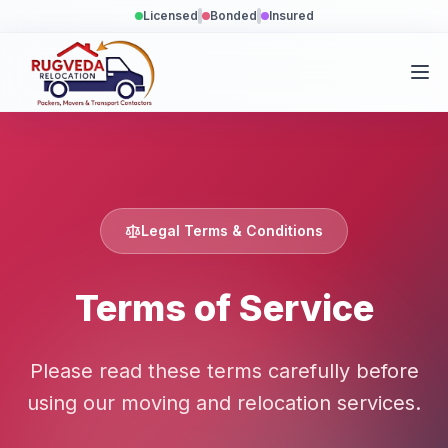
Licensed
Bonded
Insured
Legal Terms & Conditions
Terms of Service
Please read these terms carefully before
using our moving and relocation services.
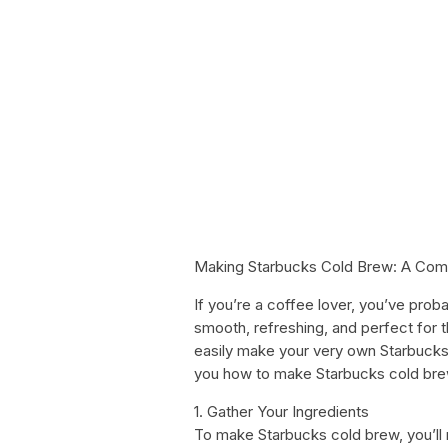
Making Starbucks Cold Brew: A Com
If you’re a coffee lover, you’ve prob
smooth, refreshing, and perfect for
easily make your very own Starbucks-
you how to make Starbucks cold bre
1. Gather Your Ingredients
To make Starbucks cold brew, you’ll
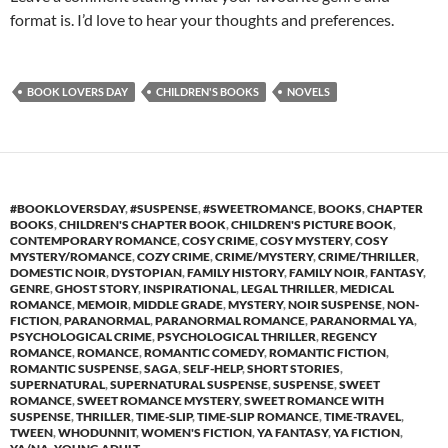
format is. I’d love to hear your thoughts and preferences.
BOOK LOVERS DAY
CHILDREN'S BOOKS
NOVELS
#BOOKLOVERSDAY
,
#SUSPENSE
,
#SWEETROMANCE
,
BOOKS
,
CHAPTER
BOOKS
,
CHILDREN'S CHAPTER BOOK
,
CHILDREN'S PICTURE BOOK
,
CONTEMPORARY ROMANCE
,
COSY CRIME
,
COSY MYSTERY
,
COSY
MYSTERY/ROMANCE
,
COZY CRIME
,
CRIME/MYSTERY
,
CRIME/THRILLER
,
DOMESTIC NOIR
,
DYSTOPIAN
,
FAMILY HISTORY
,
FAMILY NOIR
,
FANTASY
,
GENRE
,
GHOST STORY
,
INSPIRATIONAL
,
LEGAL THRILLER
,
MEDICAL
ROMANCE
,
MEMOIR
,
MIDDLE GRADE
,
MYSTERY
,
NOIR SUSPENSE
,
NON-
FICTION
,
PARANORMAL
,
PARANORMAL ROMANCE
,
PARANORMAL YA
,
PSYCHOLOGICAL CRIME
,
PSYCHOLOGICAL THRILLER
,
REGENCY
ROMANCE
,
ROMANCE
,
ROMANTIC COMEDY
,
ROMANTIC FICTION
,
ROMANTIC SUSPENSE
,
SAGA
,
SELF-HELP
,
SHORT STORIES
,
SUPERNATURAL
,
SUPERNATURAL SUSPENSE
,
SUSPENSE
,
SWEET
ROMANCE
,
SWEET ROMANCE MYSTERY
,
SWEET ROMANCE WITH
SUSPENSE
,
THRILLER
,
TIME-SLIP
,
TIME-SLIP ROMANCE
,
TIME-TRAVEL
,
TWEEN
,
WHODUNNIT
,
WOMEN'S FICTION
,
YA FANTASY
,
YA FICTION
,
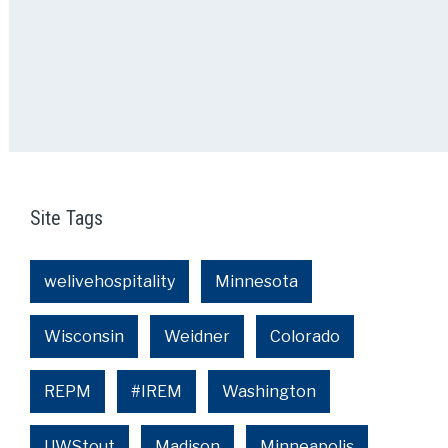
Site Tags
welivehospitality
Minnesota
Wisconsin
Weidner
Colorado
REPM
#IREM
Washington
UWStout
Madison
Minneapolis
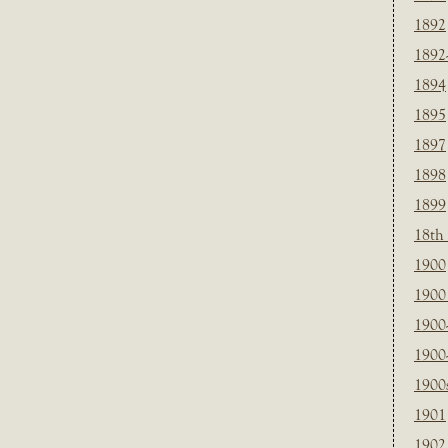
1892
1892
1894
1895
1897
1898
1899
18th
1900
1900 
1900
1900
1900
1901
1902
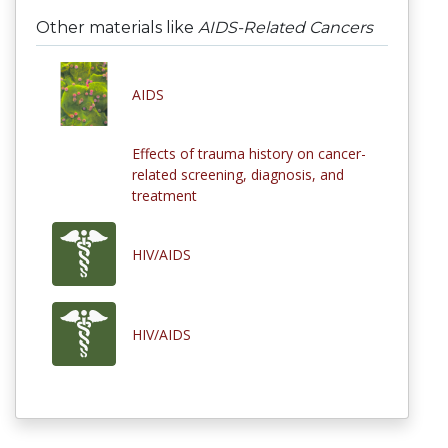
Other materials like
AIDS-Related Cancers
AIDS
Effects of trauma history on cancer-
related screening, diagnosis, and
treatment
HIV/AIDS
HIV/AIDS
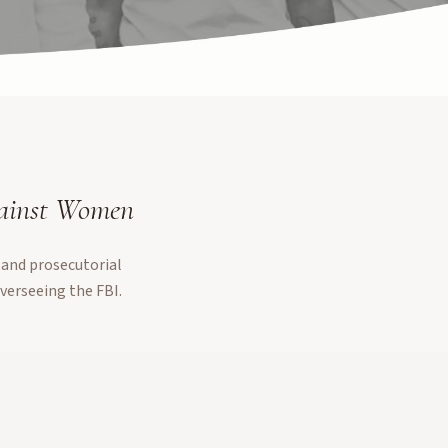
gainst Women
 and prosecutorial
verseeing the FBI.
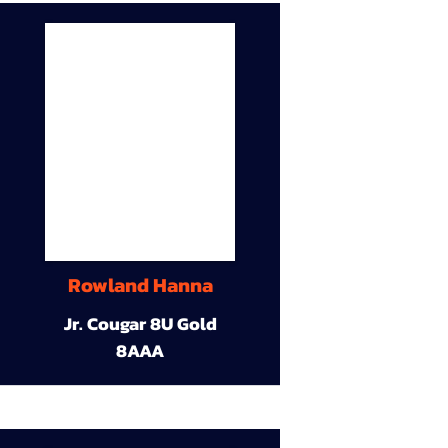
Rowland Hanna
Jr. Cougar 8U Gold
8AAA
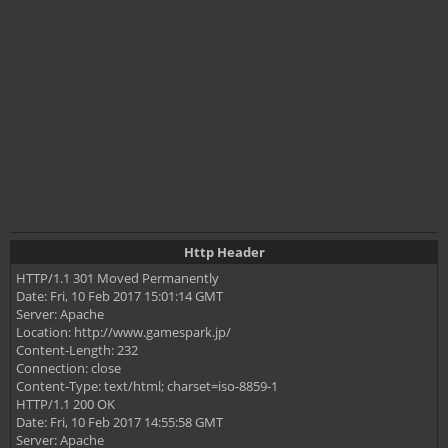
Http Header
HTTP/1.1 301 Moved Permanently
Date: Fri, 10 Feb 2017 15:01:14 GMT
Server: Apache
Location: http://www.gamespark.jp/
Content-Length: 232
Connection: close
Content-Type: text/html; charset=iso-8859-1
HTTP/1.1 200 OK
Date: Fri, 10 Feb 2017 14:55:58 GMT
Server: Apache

++++++++

Which lines of the entries above contain the string "Date"? Copy each one.

Date: Fri, 10 Feb 2017 15:01:14 GMT
Date: Fri, 10 Feb 2017 14:55:58 GMT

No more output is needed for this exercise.